There has been talk of an electoral landslide in November, but what I’m referencing is an actual landslide. I stumbled across an article on the Arizona Geological Survey (AZGS) website about the Marcus Landslide on the northeast side of the McDowell Mountains away from Scottsdale’s McDowell Sonoran Preserve, and I noted some scary statistics.
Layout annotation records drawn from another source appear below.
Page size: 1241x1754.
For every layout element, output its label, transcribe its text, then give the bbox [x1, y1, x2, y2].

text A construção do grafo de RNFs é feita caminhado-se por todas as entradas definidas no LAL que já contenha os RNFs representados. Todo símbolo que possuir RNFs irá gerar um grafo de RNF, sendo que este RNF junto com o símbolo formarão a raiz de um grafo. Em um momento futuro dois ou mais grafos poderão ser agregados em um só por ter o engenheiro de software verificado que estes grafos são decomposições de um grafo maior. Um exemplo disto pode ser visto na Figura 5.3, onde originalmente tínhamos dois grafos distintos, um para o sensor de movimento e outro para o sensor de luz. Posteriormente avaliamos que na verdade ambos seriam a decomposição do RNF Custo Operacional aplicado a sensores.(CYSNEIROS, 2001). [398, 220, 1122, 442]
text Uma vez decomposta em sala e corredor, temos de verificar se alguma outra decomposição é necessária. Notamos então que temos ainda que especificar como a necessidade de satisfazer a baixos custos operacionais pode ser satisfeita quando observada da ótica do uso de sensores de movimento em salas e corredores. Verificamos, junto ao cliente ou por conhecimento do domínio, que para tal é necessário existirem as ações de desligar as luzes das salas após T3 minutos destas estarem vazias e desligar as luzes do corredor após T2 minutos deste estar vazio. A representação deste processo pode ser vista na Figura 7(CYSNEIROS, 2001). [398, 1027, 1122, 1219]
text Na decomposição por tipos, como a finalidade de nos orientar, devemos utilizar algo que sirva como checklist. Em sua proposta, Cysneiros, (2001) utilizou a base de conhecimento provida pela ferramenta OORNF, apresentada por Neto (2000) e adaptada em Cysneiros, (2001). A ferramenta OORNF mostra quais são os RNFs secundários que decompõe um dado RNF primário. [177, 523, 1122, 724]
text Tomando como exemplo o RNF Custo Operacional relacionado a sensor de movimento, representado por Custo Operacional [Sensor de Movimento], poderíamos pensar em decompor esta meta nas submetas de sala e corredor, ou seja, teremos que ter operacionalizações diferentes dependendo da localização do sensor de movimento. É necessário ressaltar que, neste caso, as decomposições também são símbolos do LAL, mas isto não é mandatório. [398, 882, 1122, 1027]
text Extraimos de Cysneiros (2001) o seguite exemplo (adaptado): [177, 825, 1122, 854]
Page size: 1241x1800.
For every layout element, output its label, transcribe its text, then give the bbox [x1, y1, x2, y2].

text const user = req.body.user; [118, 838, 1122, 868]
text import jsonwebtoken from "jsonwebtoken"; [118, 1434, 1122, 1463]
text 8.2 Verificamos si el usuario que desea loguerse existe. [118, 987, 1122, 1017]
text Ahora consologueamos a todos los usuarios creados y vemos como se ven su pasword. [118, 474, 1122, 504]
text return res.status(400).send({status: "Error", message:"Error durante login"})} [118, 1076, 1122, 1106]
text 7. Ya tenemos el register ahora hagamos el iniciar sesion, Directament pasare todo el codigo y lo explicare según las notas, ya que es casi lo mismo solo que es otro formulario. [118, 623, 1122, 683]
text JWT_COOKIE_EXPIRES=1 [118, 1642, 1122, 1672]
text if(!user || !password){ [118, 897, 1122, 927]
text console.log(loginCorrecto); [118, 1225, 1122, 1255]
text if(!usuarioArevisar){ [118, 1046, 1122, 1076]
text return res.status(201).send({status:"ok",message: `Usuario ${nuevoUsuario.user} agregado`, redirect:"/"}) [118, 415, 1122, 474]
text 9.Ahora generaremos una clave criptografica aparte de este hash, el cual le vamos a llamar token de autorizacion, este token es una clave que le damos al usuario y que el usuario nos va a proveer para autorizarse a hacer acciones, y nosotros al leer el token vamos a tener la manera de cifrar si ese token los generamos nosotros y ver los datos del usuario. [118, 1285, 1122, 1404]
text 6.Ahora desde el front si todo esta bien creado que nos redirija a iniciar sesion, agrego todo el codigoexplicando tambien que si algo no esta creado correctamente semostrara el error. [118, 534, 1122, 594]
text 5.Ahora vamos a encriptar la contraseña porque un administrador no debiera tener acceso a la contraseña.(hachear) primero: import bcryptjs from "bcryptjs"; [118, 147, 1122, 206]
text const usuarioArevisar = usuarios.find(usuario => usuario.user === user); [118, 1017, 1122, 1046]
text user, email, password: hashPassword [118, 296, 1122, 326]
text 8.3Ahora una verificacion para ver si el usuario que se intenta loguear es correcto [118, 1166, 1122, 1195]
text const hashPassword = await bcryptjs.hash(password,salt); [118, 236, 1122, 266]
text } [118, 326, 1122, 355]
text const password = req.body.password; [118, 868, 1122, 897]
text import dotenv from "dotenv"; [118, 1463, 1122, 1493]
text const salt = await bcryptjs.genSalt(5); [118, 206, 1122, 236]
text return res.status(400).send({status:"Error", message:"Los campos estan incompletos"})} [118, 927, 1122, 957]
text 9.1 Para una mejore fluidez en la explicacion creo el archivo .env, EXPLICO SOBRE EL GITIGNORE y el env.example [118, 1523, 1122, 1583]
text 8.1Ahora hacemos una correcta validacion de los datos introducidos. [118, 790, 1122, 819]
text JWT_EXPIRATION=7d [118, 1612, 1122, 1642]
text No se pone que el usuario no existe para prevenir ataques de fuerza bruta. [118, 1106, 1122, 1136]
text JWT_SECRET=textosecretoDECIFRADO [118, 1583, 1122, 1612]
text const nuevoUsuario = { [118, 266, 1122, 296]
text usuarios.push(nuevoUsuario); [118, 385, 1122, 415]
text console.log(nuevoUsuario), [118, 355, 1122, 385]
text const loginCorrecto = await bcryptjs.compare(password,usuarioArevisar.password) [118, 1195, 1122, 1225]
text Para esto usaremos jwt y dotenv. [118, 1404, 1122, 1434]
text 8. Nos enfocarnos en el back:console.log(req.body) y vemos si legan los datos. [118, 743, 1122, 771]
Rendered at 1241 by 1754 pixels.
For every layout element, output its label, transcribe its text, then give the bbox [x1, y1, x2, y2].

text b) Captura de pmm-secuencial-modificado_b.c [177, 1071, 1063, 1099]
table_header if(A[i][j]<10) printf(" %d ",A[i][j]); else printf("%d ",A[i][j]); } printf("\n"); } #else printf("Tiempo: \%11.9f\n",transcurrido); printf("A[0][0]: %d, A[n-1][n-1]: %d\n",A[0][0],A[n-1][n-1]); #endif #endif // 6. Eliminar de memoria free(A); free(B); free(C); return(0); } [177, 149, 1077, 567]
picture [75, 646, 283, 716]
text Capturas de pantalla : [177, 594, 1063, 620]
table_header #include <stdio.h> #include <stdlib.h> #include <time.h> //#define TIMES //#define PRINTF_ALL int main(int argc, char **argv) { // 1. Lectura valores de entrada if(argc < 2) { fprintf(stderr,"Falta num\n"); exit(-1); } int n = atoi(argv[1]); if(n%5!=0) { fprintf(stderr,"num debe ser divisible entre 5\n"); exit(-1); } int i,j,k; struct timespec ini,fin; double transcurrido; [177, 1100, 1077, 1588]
The Marcus Landslide field is within what is now the Maricopa County McDowell Mountain Regional Park, north of Fountain Hills. Scientists estimate it occurred about a half-million years ago.
At that time, AZGS says,
Central Arizona’s climate then was wetter and cooler than today. And the McDowell Mountains would have been home to indigenous dwarf conifer woodlands rising out of a grass-covered plain that supported mammoths, giant sloths, saber-tooth cats, camels, and horses. It is likely that traces of former life [from the Pleistocene epoch] are still preserved in the Marcus Landslide, just waiting to be discovered.
These are the scary statistics:
- 12 billion kilograms of rock
- traveling at speeds up to 44 miles per hour
- as much as 46 Tera-Joules of energy released (~11 kilo-tons of TNT)
- approximately equivalent to the yield of each of the Fat Man and Little Boy bombs dropped on Japan toward the end of WWII.
The most scary?
The Marcus Landslide shows that large landslides are a real geologic hazard in the mountains of the Central Arizona. The proximity of the landslide to Scottsdale argues for a more careful analysis of landslide hazards in the McDowell Mountains, and all the ranges surrounding the Valley of the Sun.
Here’s a virtual tour of the Marcus Landslide, courtesy of ASU.
Here’s an interesting history of electoral landslides.
Another interesting side-note. In looking up the conversion factor between tera-joules and TNT yield, I noted that the US had at one time a backpackable, “man-portable” nuclear weapon called SADM. Just thought you might find that entertaining.